Thursday, May 31, 2007

may 31, 2007

dear friend,

today i finally had time to sit down and read the perks of being a wallflower. it's cristy's copy. all her favorite parts are bracketed in black ink and have little comments like "aww" or ":)" and sometimes ":(" they're not necessarily long passages or quotable quotes. some of them are just words or phrases that jump out at you and make you think. make you smile. make you nod your head in some type of acknowledgment of a shared experience.

here are some of things she bracketed which saved me time from doing it myself:

- we accept the love we think we deserve.
- if he didn't leave, it would never be his life. it would be theirs.
- i want to make sure that the first person you kiss loves you.

the last one was bracketed, awww'ed, and unhappy-faced.

it's cute and kind of like her own way of participating with the book.

i like how the main character's name is charlie. i don't know why i like that name so much.

if you haven't read the book, it's about growing up and the angst of adolescence, friendships that make you feel infinite, and the quirks of a loving family. there are also bits about sex, drugs, and alcohol. check, check, checkity, check. kidding? i wish there were someone like Bill to encourage me to write an essay about the book and to tell me that i'm special. but i graduated from college 1.5 weeks ago and probably will never have to write an essay ever again.

reading the book brought back a lot of memories. not just about high school but also college and life in general. i wonder if it's normal to always feel like you're on the brink of growing up. i didn't have a pen to add my favorite part to this worn out copy, but i dog-eared the page where sam repeatedly encourages charlie to live in the moment. i think that's part of the epilogue.

i'm not really sure what i'm doing with my life or where i'll be next year or even next month. instead of being worried or stressed-out, i like the idea of living in the moment. i'm going to try to do it.

i'm sorry that this letter has taken such a digression. what i really wanted to say is: i have not left the house in three days, but ironically i am still homeless. this temporary move back home post-grad is slowly sucking the life out of me, but i do enjoy waking up at 2pm.

love always,
me

Monday, May 14, 2007

happy mama's day

i was checking mom's email last night, as per request. i noticed an old email from sis that she had sent to mom. it was marked as read, but mom never replied to it. so 10 days later (mother's day) i decide it would be a good idea to reply to sis' email from mom's account b/c it would make her day that mom is thinking about her on this special day:

my dearest cristy,

today is mother's day. thank you for your gift of NOTHING. i'm sorry i ever gave birth to you.

xoxo,
mom


ok, so i didn't really sign it "mom" but used my name instead. good thing too b/c apparently sis is way insecure.

her response to me:

why are you always messing with me??! my jaw kind of dropped when i read that and i was like holy shit why would mom write such a mean email.

can you sense the panic in there? i can and it makes me feel warm inside. roflcopter.

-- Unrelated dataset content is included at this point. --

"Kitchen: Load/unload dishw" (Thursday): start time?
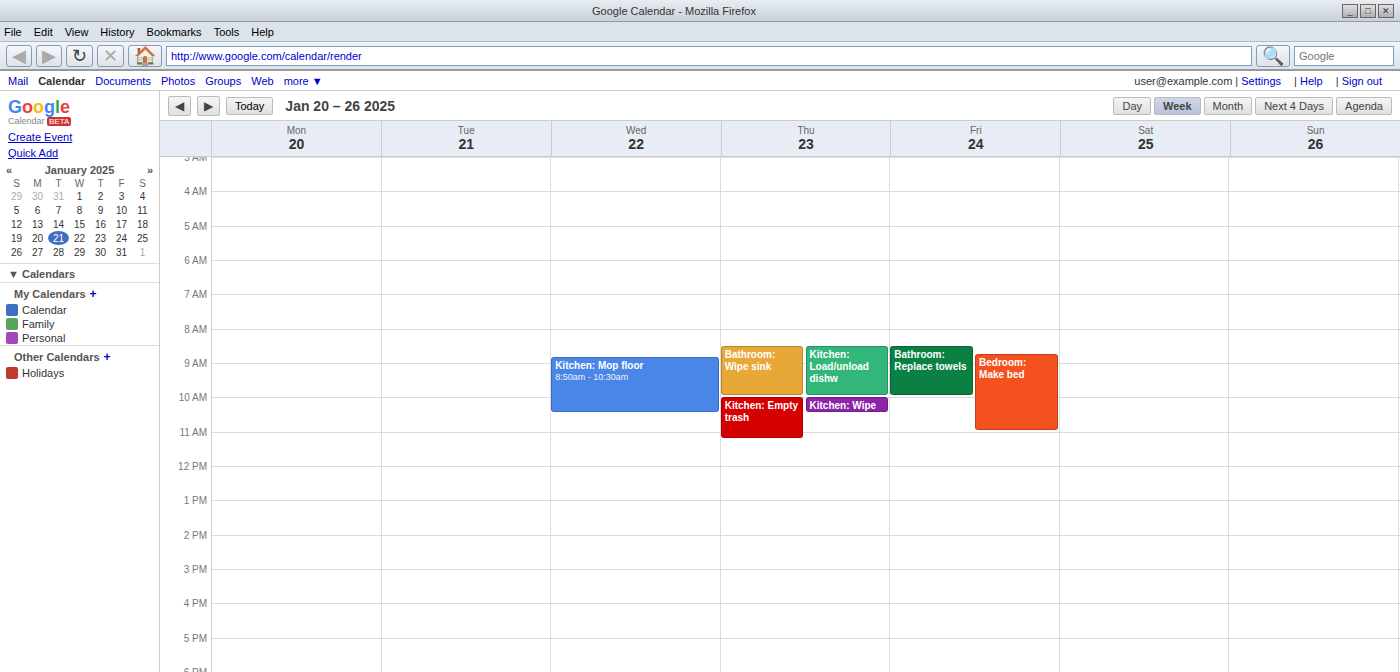
08:30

the moral of this story? tell your family you love them. then mess with them a little. rinse and repeat.

Monday, May 07, 2007

ontd.

so it's 2:44 AM and i'm lying here in bed frickin' spooning knifing with my 27-year-old brother in a hotel in nyc.



notice how the knives are straight and do not at any point intersect.

sick bastards.

sis graduates from nyu at 10:30AM. no, we are not twins.

mom and dad are in the next bed over, snoring in unison. i've turned on my ipod in an attempt to drown them out. there's something more than a little unsettling about knifing with my brother while akon's "i wanna **** you" plays in the background. if i weren't so lazy, i'd jump out of bed and throw up a little.

damn you, uncensored version!

/shake fist

i have two final projects and a story to turn in before i can even think about celebrating my own graduation.

hmmm...it just struck me that maybe i still have two final projects and a story to get did because of the fact that i've already started celebrating?

whoaaa consequences!

joint graduation/joint bday (mom's and kuya's) bbq at our place coming up.

we're threatening to have those inflatable sumo wrestling suits and other things that perpetuate asian stereotypes.

karaoke????

in conclusion: i told kuya that if i wake up to his spooning me, i will straight up pop him in the face.

just kidding. i loves my family. have i said that lately?